## [Requirement]
Each record that follows is to be transcribed exactly, excluding its images.

---- Supplied data

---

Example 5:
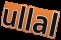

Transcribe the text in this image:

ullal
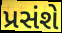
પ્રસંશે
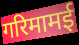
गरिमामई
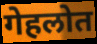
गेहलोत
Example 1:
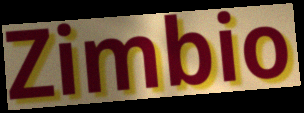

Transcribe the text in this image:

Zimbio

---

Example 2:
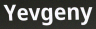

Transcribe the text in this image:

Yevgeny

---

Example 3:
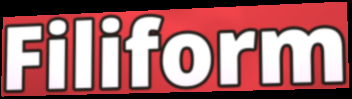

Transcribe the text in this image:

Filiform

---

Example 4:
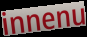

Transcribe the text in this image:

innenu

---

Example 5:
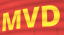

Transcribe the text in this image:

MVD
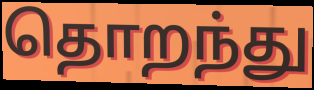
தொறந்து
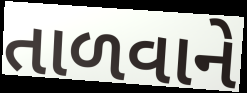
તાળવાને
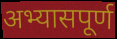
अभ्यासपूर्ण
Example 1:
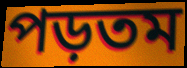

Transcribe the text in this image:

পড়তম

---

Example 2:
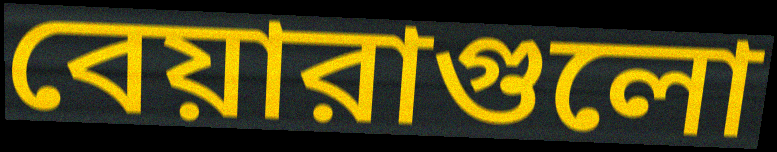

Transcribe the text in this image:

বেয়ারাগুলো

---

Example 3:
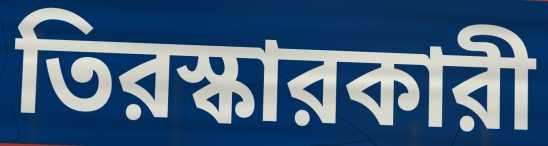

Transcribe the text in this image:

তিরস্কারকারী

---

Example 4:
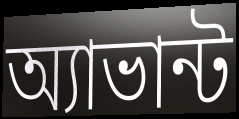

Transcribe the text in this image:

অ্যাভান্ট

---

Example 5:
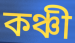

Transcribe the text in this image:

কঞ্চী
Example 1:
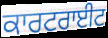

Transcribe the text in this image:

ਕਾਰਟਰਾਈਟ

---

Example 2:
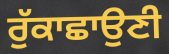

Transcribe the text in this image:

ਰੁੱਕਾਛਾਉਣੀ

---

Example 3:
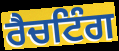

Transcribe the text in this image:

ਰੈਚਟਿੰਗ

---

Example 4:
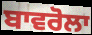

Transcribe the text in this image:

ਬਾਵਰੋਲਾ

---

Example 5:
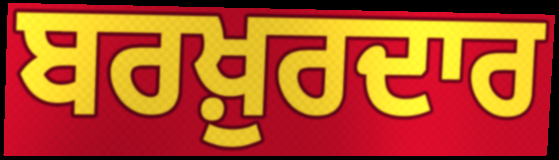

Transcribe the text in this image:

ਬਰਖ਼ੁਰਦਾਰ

--------

## [Result of this task]
---

Example 5:

Transcribe the text in this image:

ullal
પ્રસંશે
गरिमामई
गेहलोत
Example 1:

Transcribe the text in this image:

Zimbio

---

Example 2:

Transcribe the text in this image:

Yevgeny

---

Example 3:

Transcribe the text in this image:

Filiform

---

Example 4:

Transcribe the text in this image:

innenu

---

Example 5:

Transcribe the text in this image:

MVD
தொறந்து
તાળવાને
अभ्यासपूर्ण
Example 1:

Transcribe the text in this image:

পড়তম

---

Example 2:

Transcribe the text in this image:

বেয়ারাগুলো

---

Example 3:

Transcribe the text in this image:

তিরস্কারকারী

---

Example 4:

Transcribe the text in this image:

অ্যাভান্ট

---

Example 5:

Transcribe the text in this image:

কঞ্চী
Example 1:

Transcribe the text in this image:

ਕਾਰਟਰਾਈਟ

---

Example 2:

Transcribe the text in this image:

ਰੁੱਕਾਛਾਉਣੀ

---

Example 3:

Transcribe the text in this image:

ਰੈਚਟਿੰਗ

---

Example 4:

Transcribe the text in this image:

ਬਾਵਰੋਲਾ

---

Example 5:

Transcribe the text in this image:

ਬਰਖ਼ੁਰਦਾਰ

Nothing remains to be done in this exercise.